• _What the task requires_
Look through the entries and report how many lines include the word "followed". Give the number alone.

[Stored records]
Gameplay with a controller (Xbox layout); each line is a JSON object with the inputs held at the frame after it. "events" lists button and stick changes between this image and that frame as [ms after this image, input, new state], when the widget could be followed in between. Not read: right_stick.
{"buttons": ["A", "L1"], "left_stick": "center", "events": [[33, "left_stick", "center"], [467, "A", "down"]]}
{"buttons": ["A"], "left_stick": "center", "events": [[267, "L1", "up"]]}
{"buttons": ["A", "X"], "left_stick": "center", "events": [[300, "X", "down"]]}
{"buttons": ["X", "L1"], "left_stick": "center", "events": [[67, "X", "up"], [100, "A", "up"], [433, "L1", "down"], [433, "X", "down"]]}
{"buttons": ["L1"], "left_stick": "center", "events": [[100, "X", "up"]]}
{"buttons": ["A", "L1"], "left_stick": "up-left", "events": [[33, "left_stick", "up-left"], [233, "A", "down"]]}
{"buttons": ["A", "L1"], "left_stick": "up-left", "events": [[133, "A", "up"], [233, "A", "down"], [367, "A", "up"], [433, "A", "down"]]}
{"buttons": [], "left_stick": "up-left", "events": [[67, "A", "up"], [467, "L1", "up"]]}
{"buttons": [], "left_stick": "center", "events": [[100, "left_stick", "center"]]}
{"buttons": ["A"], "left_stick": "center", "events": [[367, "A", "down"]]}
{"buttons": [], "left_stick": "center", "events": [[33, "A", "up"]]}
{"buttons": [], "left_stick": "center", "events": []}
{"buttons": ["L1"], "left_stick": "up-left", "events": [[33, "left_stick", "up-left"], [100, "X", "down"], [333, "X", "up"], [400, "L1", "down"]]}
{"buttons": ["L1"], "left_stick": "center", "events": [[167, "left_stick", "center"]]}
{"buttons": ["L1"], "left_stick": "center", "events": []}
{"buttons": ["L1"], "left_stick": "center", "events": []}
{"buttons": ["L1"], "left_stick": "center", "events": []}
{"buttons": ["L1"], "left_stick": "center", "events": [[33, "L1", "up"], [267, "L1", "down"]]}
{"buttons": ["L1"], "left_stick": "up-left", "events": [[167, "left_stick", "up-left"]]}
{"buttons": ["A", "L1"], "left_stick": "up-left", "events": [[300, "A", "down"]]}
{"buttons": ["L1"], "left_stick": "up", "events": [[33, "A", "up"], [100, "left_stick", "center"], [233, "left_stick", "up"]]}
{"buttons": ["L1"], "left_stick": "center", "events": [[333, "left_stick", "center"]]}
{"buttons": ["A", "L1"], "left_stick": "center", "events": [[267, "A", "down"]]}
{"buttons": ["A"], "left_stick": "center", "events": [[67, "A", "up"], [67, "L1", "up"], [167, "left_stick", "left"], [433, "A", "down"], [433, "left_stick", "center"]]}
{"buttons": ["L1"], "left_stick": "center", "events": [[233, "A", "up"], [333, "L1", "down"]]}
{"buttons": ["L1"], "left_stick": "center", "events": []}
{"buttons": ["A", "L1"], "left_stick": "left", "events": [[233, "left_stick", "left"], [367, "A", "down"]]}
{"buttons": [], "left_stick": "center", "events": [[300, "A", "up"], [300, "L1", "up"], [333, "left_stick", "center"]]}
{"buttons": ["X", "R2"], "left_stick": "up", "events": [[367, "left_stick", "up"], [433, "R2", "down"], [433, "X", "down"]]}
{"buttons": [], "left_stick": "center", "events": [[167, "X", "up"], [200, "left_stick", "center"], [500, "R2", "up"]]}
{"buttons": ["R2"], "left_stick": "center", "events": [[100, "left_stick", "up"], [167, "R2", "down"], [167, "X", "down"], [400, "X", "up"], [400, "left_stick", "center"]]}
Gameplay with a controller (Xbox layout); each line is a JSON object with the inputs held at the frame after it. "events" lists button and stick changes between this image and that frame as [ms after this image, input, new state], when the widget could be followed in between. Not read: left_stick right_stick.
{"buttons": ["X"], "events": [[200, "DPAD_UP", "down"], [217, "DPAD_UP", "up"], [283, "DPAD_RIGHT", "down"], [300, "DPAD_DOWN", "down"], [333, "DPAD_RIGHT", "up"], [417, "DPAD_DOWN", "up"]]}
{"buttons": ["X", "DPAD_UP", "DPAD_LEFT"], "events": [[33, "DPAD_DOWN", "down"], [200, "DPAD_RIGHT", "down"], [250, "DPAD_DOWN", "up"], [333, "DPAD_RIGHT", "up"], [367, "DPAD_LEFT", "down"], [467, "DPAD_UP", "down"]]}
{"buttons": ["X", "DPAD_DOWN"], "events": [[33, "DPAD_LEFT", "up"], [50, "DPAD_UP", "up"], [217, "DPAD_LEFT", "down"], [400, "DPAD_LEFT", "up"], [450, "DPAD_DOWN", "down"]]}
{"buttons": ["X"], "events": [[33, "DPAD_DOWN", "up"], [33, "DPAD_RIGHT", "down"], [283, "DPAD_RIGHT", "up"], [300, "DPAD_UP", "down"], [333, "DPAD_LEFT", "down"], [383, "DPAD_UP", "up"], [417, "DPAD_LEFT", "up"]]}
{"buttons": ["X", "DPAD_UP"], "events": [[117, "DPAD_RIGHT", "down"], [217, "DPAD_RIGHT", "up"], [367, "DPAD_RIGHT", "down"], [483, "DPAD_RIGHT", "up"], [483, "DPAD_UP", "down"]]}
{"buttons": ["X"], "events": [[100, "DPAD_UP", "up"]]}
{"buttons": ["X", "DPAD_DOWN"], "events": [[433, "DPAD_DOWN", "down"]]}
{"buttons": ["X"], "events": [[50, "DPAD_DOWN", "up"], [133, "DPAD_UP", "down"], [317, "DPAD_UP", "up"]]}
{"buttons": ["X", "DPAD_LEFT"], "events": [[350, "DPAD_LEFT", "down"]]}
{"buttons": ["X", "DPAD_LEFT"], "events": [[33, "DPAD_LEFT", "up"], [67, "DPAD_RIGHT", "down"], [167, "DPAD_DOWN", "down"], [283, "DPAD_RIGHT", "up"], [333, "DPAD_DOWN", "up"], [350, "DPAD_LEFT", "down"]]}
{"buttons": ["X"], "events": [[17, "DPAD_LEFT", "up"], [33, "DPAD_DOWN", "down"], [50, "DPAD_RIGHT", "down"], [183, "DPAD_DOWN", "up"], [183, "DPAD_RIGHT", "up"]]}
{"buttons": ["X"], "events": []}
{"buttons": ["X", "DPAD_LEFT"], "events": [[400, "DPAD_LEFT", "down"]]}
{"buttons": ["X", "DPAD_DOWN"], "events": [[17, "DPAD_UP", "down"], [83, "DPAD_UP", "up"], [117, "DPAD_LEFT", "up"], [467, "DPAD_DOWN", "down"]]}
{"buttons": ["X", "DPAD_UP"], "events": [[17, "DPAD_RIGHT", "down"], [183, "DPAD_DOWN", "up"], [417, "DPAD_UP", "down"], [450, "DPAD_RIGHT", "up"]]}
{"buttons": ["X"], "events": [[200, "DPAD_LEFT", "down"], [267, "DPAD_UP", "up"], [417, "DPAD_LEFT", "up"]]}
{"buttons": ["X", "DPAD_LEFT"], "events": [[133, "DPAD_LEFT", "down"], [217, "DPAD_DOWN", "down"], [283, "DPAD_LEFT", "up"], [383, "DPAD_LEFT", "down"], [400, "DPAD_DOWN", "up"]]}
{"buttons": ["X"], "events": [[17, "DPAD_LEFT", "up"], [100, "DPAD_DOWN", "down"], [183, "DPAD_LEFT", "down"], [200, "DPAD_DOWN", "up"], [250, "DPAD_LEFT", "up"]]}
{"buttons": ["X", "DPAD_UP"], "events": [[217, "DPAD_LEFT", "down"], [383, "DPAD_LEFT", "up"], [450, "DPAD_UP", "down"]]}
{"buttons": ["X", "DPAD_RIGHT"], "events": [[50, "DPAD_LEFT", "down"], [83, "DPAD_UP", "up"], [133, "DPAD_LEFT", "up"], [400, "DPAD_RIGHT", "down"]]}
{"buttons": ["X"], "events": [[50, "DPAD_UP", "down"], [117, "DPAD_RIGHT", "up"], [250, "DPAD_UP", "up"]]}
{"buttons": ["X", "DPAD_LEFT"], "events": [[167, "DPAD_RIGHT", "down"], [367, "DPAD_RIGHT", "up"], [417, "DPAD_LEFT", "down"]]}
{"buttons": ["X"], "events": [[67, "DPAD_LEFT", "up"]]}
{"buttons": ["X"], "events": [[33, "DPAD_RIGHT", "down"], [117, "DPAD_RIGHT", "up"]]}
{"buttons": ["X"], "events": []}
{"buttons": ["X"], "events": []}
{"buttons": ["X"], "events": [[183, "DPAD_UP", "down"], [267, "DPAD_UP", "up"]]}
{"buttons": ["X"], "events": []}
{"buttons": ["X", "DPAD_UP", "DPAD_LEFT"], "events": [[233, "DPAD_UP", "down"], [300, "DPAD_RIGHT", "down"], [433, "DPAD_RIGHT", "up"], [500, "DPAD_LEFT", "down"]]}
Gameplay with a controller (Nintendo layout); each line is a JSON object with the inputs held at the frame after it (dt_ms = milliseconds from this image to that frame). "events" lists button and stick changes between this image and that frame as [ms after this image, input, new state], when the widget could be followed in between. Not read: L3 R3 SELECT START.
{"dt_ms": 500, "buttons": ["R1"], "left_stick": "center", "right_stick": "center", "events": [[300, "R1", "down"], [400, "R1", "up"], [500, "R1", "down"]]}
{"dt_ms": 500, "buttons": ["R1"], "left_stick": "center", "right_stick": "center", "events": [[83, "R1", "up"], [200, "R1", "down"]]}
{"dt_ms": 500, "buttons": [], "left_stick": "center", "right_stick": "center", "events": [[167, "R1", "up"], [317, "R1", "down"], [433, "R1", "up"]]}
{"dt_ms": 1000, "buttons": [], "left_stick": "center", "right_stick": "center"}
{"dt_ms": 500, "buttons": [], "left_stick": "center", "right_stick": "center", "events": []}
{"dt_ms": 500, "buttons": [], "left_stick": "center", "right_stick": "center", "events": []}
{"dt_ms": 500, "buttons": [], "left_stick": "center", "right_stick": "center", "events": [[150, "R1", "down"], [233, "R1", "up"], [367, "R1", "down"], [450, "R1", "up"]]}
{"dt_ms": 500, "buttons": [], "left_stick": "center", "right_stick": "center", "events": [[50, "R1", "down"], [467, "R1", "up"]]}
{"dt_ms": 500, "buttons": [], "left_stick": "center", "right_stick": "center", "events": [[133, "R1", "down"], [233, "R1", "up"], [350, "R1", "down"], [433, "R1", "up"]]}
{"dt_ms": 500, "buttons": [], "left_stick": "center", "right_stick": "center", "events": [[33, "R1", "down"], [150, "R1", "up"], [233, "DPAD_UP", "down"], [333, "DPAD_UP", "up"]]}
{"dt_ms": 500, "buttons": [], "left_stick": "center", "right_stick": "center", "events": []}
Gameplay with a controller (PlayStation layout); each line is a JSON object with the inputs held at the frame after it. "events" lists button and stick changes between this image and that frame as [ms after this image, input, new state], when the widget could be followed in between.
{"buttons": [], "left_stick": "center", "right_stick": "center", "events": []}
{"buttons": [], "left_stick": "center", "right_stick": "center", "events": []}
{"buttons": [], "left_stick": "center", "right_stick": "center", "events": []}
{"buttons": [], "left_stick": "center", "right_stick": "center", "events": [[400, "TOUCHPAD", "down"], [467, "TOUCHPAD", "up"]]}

• _Reply to the task_
4